- _TO-DO ITEM_
Reproduce the source text of the entry below character for character, without altering any line.

- _DATA IN THIS EXERCISE_
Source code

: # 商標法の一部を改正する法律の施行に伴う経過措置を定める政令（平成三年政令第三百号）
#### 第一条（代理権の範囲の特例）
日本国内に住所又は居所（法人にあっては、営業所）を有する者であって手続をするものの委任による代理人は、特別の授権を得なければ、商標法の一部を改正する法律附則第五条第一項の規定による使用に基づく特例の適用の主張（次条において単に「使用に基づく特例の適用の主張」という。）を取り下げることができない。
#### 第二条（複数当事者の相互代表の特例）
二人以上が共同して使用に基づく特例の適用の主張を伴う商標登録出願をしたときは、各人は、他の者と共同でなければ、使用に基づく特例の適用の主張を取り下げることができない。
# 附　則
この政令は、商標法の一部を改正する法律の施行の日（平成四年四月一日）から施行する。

- _WRITTEN ANSWER_
Source code

: # 商標法の一部を改正する法律の施行に伴う経過措置を定める政令（平成三年政令第三百号）
#### 第一条（代理権の範囲の特例）
日本国内に住所又は居所（法人にあっては、営業所）を有する者であって手続をするものの委任による代理人は、特別の授権を得なければ、商標法の一部を改正する法律附則第五条第一項の規定による使用に基づく特例の適用の主張（次条において単に「使用に基づく特例の適用の主張」という。）を取り下げることができない。
#### 第二条（複数当事者の相互代表の特例）
二人以上が共同して使用に基づく特例の適用の主張を伴う商標登録出願をしたときは、各人は、他の者と共同でなければ、使用に基づく特例の適用の主張を取り下げることができない。
# 附　則
この政令は、商標法の一部を改正する法律の施行の日（平成四年四月一日）から施行する。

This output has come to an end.